◆ PROBLEM STATEMENT: In the records that follow, find each line with the word "Lane" and copy it.

◆ MATERIAL PROVIDED:
━━━━━━━━━━━━━━━━

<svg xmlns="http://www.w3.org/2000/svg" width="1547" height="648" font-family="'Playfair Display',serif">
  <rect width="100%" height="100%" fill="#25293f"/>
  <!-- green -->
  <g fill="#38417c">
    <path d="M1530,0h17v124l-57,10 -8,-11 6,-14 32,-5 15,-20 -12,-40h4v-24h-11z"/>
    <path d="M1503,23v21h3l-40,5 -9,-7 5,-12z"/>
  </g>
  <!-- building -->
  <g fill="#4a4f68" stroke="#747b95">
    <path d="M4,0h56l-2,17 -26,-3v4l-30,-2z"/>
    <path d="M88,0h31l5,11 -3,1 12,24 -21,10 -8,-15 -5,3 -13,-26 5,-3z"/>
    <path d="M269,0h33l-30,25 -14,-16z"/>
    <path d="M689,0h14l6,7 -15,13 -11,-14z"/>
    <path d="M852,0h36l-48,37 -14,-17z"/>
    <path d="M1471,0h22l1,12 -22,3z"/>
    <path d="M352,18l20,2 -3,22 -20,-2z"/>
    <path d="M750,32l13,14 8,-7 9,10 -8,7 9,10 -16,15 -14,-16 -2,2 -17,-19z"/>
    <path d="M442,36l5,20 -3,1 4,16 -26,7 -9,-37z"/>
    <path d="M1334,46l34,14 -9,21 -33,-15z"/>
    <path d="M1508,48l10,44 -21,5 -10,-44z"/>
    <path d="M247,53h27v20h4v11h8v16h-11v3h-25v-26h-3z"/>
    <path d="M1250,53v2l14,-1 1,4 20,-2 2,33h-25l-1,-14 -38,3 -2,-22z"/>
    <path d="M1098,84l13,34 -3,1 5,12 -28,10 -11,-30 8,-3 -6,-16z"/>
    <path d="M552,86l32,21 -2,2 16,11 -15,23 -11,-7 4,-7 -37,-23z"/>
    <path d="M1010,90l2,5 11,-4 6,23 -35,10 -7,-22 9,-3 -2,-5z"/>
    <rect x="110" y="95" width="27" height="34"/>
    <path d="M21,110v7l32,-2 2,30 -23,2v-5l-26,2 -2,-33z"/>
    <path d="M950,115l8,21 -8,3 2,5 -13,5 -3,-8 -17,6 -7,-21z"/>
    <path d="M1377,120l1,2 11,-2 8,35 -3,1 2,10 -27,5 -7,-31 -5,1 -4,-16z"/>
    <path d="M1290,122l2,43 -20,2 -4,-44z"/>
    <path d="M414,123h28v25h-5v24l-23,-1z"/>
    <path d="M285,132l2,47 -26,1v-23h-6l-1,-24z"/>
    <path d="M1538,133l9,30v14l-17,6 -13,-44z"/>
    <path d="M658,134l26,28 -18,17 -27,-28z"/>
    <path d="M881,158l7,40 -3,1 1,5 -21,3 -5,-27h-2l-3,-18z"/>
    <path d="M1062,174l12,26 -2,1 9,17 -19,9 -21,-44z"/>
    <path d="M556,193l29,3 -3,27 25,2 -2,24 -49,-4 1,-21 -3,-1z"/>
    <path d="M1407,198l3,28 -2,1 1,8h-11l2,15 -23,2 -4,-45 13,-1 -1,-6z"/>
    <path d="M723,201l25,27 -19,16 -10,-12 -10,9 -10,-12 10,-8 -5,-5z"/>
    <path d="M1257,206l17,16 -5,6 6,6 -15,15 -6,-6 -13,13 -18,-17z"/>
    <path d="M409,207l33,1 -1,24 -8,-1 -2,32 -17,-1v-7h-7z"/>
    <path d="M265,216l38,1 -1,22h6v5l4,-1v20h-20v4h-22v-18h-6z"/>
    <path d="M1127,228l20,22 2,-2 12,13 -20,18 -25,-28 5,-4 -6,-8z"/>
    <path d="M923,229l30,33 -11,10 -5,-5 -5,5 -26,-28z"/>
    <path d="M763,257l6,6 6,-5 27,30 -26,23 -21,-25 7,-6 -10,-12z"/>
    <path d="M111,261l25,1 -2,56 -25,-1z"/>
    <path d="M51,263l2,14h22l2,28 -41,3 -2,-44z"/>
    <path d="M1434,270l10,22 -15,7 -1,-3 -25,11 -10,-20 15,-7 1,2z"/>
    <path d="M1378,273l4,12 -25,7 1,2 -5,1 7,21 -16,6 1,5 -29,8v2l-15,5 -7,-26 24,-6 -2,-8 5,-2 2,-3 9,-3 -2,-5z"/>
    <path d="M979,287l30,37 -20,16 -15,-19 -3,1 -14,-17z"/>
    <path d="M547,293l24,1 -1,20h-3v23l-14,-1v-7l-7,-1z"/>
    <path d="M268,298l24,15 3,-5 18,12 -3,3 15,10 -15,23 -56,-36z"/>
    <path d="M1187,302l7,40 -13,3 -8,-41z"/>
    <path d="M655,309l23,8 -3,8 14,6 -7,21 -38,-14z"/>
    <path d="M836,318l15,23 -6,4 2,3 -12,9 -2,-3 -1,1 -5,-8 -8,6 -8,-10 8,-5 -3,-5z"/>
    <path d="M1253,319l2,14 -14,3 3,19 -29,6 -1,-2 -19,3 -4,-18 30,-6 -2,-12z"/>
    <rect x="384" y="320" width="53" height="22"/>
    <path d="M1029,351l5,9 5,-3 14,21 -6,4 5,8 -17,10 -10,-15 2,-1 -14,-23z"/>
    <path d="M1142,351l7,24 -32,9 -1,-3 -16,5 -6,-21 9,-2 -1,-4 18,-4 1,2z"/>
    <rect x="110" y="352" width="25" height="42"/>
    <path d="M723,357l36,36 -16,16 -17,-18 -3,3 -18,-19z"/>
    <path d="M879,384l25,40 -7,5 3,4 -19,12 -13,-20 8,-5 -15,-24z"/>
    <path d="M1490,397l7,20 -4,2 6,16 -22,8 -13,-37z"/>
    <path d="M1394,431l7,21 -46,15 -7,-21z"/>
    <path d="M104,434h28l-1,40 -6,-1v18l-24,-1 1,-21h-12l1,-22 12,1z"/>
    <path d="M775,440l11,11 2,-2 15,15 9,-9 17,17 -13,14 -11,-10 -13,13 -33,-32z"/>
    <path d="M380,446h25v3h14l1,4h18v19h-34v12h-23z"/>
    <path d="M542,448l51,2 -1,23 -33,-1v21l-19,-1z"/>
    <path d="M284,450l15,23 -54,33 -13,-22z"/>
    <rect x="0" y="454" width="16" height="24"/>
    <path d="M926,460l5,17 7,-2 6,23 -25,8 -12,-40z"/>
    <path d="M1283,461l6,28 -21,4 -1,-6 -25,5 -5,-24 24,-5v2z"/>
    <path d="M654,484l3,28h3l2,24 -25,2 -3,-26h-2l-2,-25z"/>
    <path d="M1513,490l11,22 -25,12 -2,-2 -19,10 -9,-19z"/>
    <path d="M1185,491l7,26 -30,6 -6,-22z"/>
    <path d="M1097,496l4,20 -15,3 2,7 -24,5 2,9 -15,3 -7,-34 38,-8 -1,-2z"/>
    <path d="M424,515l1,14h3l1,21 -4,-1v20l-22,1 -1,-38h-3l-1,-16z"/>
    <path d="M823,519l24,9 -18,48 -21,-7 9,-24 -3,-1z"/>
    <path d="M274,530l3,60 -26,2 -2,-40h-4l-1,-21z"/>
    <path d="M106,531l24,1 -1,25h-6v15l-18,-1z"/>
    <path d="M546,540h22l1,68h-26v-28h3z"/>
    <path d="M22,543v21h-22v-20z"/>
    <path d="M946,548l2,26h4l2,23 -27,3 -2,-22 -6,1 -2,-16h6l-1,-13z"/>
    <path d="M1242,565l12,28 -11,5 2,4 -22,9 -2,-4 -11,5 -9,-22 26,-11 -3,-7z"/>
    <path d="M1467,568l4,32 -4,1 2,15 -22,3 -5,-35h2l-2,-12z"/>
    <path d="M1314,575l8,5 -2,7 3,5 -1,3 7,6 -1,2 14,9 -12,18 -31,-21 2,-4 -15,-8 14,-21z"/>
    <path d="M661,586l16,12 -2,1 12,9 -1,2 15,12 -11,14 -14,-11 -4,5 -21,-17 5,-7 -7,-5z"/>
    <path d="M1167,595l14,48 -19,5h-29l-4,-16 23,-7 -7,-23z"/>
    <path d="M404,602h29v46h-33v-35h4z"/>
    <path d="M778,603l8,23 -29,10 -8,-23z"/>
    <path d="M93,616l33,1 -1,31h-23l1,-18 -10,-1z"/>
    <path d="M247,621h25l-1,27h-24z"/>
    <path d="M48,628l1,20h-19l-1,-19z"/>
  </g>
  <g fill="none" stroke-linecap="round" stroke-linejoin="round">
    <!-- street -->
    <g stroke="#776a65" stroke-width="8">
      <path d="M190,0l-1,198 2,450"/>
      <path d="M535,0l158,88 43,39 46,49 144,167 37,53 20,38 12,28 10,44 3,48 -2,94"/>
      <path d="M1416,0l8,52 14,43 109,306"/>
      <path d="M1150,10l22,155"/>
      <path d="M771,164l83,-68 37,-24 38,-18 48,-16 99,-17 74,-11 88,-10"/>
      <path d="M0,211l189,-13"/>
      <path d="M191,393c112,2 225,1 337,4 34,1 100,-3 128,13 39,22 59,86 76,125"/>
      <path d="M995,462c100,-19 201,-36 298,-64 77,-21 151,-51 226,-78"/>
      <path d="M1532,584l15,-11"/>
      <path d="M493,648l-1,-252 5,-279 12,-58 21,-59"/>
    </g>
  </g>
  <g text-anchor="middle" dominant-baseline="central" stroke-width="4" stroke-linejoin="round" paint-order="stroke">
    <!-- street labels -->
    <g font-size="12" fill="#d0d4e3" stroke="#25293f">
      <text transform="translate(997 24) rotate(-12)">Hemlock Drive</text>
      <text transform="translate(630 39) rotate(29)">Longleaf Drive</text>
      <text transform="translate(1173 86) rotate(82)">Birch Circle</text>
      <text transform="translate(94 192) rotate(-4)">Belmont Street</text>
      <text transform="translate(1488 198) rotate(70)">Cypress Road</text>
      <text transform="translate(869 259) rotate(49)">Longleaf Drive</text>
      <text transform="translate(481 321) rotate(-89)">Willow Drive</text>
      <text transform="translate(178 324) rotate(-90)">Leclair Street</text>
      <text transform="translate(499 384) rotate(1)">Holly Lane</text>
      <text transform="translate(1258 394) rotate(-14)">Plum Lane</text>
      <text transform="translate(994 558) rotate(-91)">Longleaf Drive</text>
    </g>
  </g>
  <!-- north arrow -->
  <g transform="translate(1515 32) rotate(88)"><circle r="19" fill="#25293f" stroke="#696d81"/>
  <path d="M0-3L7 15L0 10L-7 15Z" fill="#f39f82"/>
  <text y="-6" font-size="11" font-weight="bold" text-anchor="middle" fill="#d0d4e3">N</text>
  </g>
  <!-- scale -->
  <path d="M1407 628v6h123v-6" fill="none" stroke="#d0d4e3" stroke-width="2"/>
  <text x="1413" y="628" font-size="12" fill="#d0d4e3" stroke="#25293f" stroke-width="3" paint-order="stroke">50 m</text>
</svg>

━━━━━━━━━━━━━━━━

◆ EXERCISE RESULT:
      <text transform="translate(499 384) rotate(1)">Holly Lane</text>
      <text transform="translate(1258 394) rotate(-14)">Plum Lane</text>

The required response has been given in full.